Certains analystes du Maghreb expriment cependant des doutes envers cette fatwa, plus sur sa forme et son efficacité que sur son contenu.

Un expert marocain des mouvements islamistes, Mohamed Darif, a expliqué à Magharebia que les nombreuses écoles de pensée du monde musulman, notamment leurs courants arabes, asiatiques et européenes, ne se sont jamais entendus pour établir des positions communes.

"Ce genre de fatwa, prononcée à Londres, ne peut avoir un impact sur le monde arabe, car les imams ont toujours condamné les actes de terrorisme", a-t-il expliqué à Magharebia.

"Ce fléau ne peut être combattu que par le biais de politiques sécuritaires et de lois répressives", a ajouté cet expert. "Jusqu'à présent, cette politique a porté ses fruits au Maroc".

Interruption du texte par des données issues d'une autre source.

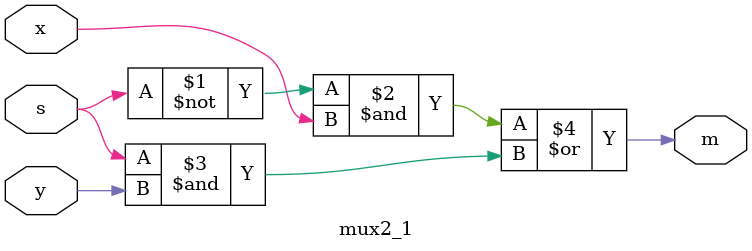
<source format=v>
module mux2_1(x, y, s, m);
input x, y, s;
output m;

assign m = (~s&x)|(s&y);

endmodule


</source>
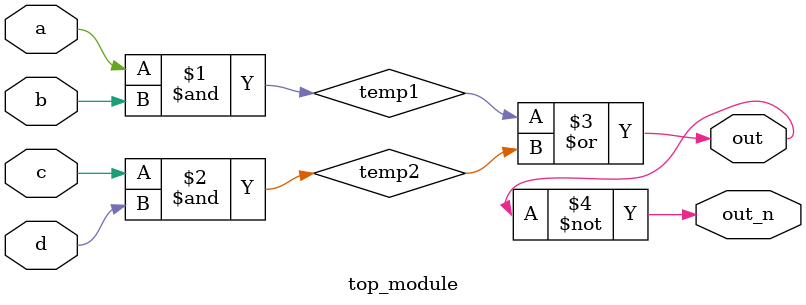
<source format=v>
module top_module(
    input a,
    input b,
    input c,
    input d,
    output out,
    output out_n   ); 
    
    wire temp1;
    wire temp2;
    //wire w1, w2; can be possible
    assign temp1 = a & b;
    assign temp2 = c & d;
    assign out = temp1 | temp2;
    assign out_n = ~out;
    

endmodule

</source>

Abdelbari Zemzemi, imam marocain et membre du parlement, a déclaré que les groupes terroristes ne respectent pas les fatwas lancées par des imams parce que ces extrémistes ont leurs propres références.

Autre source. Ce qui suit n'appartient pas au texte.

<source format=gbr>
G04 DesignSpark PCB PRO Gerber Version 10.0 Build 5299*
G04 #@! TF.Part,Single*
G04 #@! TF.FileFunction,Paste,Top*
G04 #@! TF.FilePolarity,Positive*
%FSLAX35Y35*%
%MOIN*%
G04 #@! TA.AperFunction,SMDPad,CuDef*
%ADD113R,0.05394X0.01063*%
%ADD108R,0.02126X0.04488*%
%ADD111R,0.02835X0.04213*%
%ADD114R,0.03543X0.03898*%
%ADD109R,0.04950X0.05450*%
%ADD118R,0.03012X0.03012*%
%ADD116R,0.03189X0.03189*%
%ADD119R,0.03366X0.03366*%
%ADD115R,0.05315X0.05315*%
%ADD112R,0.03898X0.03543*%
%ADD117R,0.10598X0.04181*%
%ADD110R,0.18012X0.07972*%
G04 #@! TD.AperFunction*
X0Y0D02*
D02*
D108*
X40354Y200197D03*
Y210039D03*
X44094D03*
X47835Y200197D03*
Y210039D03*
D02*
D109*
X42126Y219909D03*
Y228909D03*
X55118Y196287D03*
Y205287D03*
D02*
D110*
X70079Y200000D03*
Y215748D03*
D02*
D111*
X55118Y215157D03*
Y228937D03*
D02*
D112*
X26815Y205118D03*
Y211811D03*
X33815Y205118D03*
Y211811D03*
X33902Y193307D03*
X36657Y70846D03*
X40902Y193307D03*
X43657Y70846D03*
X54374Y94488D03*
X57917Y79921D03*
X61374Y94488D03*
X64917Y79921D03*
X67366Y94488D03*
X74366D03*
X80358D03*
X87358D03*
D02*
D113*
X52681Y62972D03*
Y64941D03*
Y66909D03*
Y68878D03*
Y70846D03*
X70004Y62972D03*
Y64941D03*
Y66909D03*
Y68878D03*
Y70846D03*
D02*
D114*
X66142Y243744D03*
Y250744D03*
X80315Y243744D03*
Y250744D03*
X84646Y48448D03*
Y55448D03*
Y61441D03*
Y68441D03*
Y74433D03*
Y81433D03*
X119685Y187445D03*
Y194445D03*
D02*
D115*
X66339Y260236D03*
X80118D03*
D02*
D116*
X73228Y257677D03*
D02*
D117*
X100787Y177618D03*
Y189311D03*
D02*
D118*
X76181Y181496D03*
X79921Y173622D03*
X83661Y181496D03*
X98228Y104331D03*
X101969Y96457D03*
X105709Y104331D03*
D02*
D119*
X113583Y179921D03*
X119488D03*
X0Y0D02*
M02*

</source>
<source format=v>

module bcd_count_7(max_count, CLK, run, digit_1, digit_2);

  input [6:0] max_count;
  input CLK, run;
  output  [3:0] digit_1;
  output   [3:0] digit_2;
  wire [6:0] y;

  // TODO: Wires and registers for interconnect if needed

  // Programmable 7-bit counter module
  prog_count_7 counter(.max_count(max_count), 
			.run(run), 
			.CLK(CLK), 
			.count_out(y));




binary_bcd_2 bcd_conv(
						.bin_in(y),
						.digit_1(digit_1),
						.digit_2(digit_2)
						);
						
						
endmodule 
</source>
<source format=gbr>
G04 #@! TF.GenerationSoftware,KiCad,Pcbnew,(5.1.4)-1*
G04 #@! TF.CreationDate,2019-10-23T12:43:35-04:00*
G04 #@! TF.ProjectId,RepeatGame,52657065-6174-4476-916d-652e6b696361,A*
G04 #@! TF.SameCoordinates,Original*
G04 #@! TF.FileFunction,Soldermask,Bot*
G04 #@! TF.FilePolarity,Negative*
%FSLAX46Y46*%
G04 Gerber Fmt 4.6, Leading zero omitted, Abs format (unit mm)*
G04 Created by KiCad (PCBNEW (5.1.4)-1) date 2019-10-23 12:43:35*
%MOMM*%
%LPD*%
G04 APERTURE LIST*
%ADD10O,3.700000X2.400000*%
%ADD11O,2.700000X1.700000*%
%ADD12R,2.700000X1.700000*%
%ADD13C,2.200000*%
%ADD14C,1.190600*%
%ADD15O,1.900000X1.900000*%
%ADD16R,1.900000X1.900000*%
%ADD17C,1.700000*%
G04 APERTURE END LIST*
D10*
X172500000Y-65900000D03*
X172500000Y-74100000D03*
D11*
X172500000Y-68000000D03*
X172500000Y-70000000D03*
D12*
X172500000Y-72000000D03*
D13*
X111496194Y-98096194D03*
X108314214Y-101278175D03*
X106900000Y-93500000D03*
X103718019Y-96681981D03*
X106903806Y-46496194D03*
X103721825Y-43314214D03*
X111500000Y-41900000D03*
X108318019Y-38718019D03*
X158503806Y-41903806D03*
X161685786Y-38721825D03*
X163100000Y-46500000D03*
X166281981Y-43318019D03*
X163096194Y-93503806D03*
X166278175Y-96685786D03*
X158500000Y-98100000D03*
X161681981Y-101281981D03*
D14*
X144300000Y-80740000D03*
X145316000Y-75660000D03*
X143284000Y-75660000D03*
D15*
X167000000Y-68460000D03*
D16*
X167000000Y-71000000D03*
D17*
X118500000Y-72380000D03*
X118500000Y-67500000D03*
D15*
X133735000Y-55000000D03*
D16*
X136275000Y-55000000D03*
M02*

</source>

"Dans le monde musulman, tous les oulémas dénoncent les actes de terrorisme", explique Zemzemi. "Le rôle des imams est de sensibiliser le public, afin qu'il ne bascule pas dans le fondamentalisme." Et cet imam d'ajouter qu'il est "essentiel" de ne pas mélanger les fondamentalistes avec ceux qui défendent leur propre terres, notamment en Palestine.

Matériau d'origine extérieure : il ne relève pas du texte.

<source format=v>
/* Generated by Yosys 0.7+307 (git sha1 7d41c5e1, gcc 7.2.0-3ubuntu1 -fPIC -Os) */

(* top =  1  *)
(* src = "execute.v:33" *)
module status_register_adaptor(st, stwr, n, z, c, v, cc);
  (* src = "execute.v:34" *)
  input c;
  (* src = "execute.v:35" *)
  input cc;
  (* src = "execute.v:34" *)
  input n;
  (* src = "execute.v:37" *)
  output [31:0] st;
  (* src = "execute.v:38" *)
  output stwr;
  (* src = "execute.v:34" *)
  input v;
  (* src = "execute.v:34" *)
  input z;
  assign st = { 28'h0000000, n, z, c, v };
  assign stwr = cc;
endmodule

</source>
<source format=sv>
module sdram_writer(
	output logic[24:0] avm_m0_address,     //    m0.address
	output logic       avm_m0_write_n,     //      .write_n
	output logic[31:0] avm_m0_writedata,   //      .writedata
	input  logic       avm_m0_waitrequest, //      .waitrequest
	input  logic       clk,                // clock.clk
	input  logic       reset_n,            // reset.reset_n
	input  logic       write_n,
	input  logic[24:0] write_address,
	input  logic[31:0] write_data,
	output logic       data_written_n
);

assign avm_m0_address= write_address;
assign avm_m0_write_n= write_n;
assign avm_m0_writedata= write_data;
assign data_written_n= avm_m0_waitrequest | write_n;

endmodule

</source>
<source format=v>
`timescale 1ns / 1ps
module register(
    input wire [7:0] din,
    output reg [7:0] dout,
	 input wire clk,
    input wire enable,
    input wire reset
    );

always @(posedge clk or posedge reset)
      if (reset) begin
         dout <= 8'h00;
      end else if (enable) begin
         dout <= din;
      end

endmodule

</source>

"Je suis d'accord avec les raisons qui la sous-tendent", a expliqué l'avocate et intellectuelle féministe tunisienne Bochra Belhadj Hmida à propos de cette fatwa ; ménamoins, elle la rejette "parce qu'une fatwa est un instrument politique que les gouvernements utilisent pour servir leurs intérêts présents."

Ce qu'il faut, poursuit Mme Hmida, "c'est que les gouvernements desserrent l'étau sur les médias et les rendent accessibles aux penseurs de la région, qui sont capables de développer des sociétés, des médias et des arts."

D'autres spécialistes et intellectuels du Maghreb ont un avis partagé sur la fatwa de Qadri, estimant qu'elle comporte à la fois des atouts et des faiblesses.

Le directeur d'Amnesty International en Tunisie, Lotfi Azzouz, qualifie cette fatwa de "valable mais difficile à appliquer, notamment par les jeunes, du fait de leur penchant pour le radicalisme, et très éloigné, dans une certaine mesure, du rationalisme".

Azzouz ajoute que "les institutions islamiques sont des institutions gouvernementales et autoritaires, qui, du fait de leurs intrigues et de leur subordination aux gouvernements, ont perdu leur crédibilité au sein de la population ; même... des fatwas similaires passent inaperçues".


Le secrétaire général du conseil national du Parti Justice et Développement du Maroc, Saaddine Othmani, explique que cette fatwa pourrait bien avoir plus d'impact dans les pays occidentaux, tandis que dans les pays arabes, les conseils des oulémas "se sont toujours dressés contre le terrorisme" par le biais d'analyses religieuses très rigoureuses.

La lutte contre le terrorisme "doivent être menée son seulement sur le front religieux, mais aussi politique, social et économique", ajoute Othmani.

Certains experts expliquent que le message antiterroriste de cette fatwa reprennent des réflexions antérieures d'intellectuels religieux du Maghreb.

"C'est ce que nous répétons sans cesse depuis vingt ans", a déclaré l'ancien ministre algérien des Affaires religieuses, le Dr. Mahieddine Amimour.